Middle-east Arab News Opinion | Asharq Al-awsat

Saudi Arabia: Calls to Criminalize Takfiri Fatwas | ASHARQ AL-AWSAT English Archive 2005 -2017
Select Page

Riyadh, Asharq Al-Awsat- Saudi Arabia’s Senior Ulema Council is currently holding closed-door sessions to discuss two important issues affecting the kingdom; the financing of terrorism, and Takfiri fatwas.

Last week, another closed-door session held by the Saudi Shura Council discussed calls to criminalize Takfiri fatwas that are issued from outside the official religious institute in order to put an end to the issuance of such fatwas that have been on the rise in recent years. Takfiri fatwas are fatwas or religious advisory opinions that state that a certain practice or act is haram or religiously impermissible and that anybody who takes part in such practices is not a Muslim.

Sources close to one of the members of the Senior Ulema Council stated to Asharq Al-Awsat that the sessions being held by the council in Riyadh are “secret and extraordinary,” while another source at the Senior Ulema Council explained that the meetings, which commenced on Saturday and will end today Monday 12 April, will discuss the criminalization of the “Takfiri fatwas,” and the “financing of terrorism.”

Regarding last week’s Shura Council meeting on Takfiri fatwas, official sources said that the proposal put forward by Dr. Zuhair al-Harthi was the subject of intense discussions by members of the Council. Sources also told Asharq Al-Awsat that Dr. al-Harthi, a member of the Shura Council’s Human Rights Committee, justified his decision to put forward this proposal on the grounds that the fatwas in question exceed their limits, and that this phenomenon has reached the point of “infringing upon the principles, values, and spirit of religion and the value of national unity and also diminishes the prestige of the state, as well as impacting on external relations between Saudi Arabia and the rest of the world.”

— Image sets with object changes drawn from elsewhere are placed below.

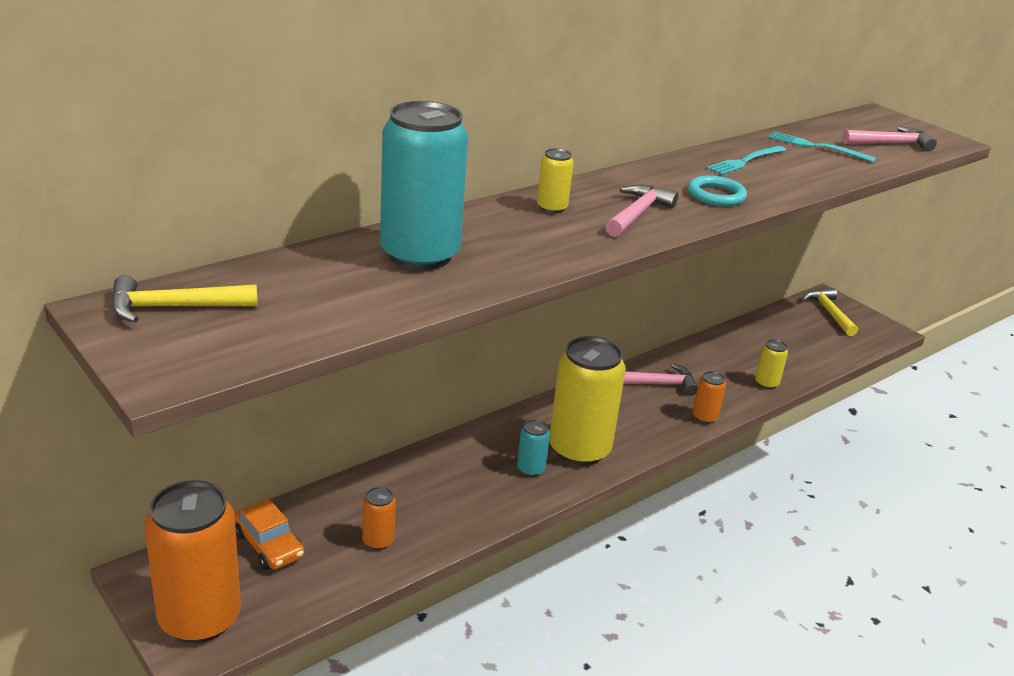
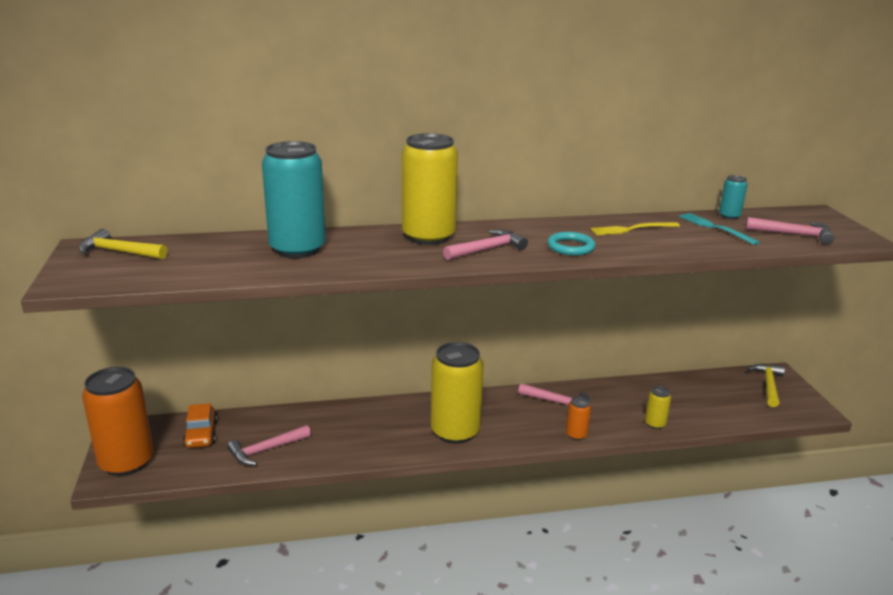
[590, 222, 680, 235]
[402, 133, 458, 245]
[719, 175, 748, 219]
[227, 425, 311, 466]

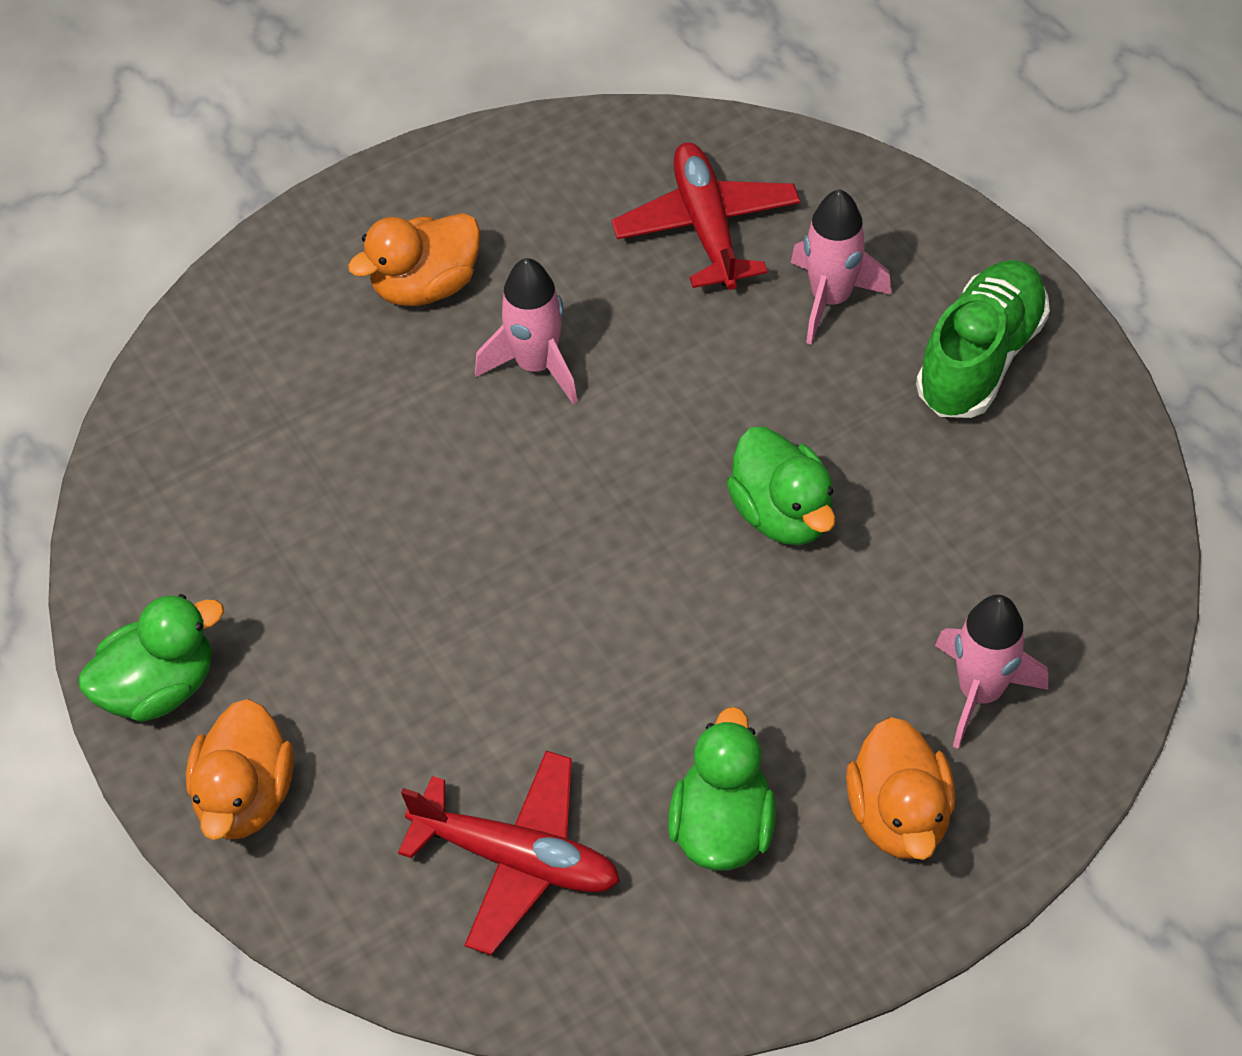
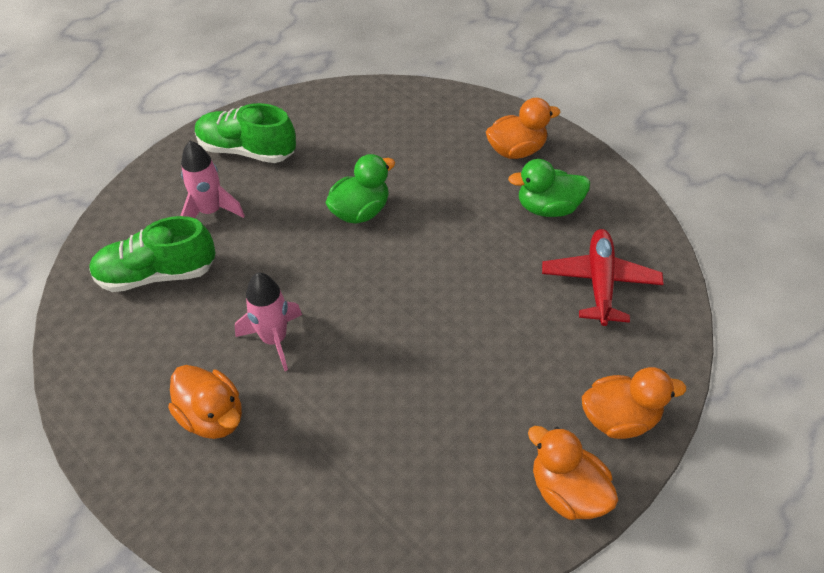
[89, 216, 216, 292]
[528, 426, 618, 520]
[935, 595, 1048, 749] (first image)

According to sources, Dr. Zuhair al-Harthi said that it was the duty of the Shura Council to “act to protect the blood of Muslims as well as protect Islamic Shariaa law from distortions, and the time has come to issue a system or law to criminalize Takfiri fatwas that are issued by non-official institutions.”

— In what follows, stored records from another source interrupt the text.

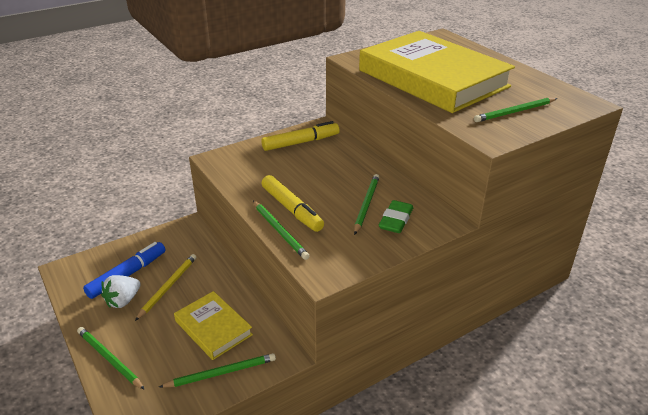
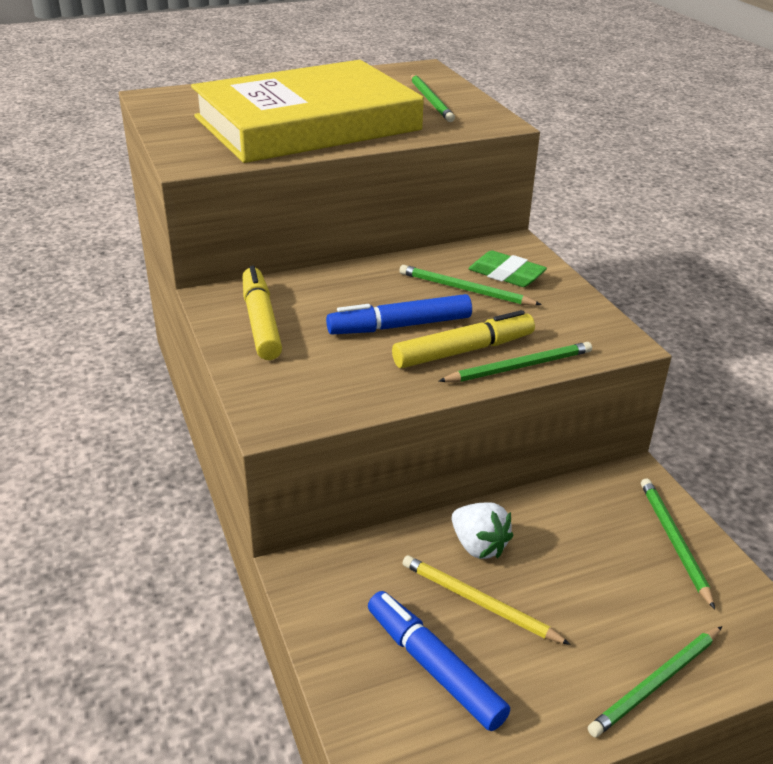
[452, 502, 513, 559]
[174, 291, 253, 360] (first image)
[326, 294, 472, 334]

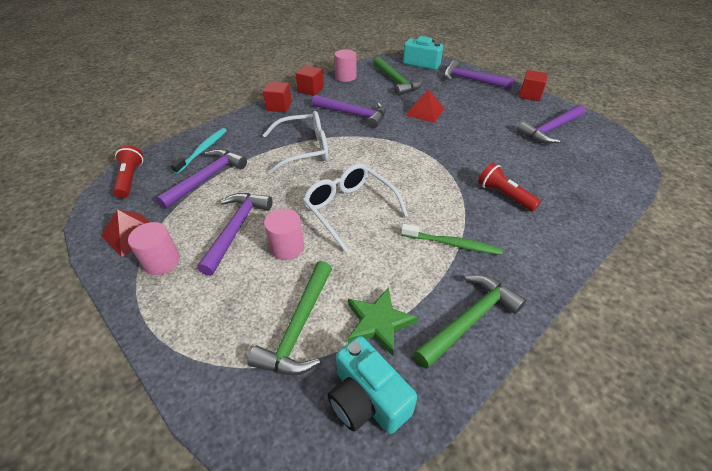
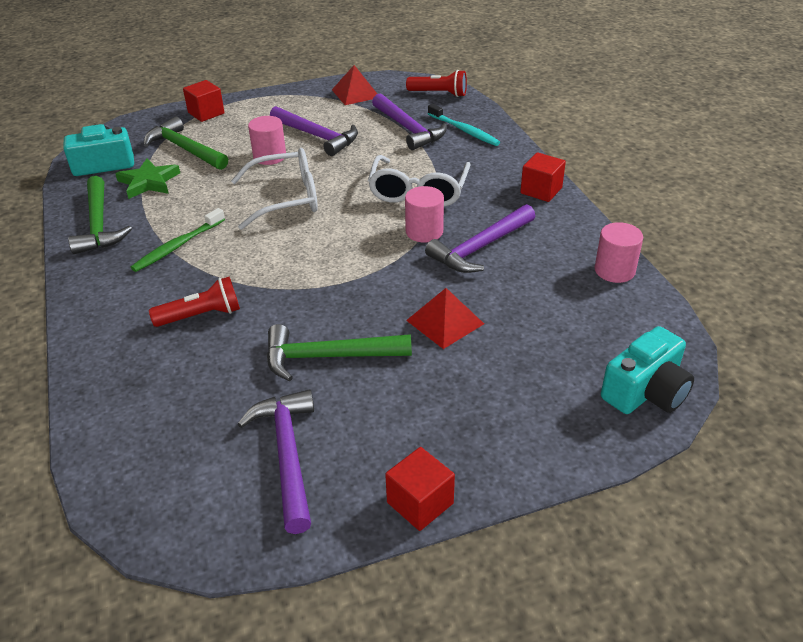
[267, 324, 412, 381]
[444, 60, 515, 89] (first image)
[183, 80, 225, 122]
[405, 186, 444, 243]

Al-Harthi confirmed that the issuance of a decision criminalizing illegitimate Takfiri fatwas “is no longer a luxury but a necessity.”

This is the first formal move in Saudi Arabia towards putting an end to illegitimate Takfiri fatwas that have given some religious clerics a foothold in the country. One of the most prominent Takfiri fatwas to cause controversy was the fatwa against gender mixing in places of work and education.

Sources who attended last week’s meeting informed Asharq Al-Awsat that al-Harthi told the Shura Council that “the Takfiri fatwas that are issued now and then are issued by figures that do not meet the requirements to issue fatwas, and they are not affiliated to the official [religious] institution.” He added that the problem lies in the fact that such figures are considered to be “Saudi Arabian religious clerics” when in fact they are not affiliated to the official institution and therefore have no right to issue such fatwas.

Al-Harthi also told the Shura Council that he believed that the silence over the growing phenomenon of Takfiri fatwas represented “a crime against the nation.” He said that such illegitimate fatwas shared certain themes like “blood spilling, denouncing others as apostates, and devotion to the concept of exclusion.” After this, according to a member of the Shura Council who spoke to Asharq Al-Awsat on the condition of anonymity, al-Harthi called on the Shura Councils’ Committee for Islamic Affairs to adopt the proposal to institute a system to criminalize illegitimate Takfiri fatwas in collaboration with the General Presidency of Scholarly Research and Ifta.

For his part, Sheikh Azeb al-Mesbel, Chairman of the Committee for Islamic Affairs, refused to comment on any plans to criminalize illegitimate Takfiri fatwas.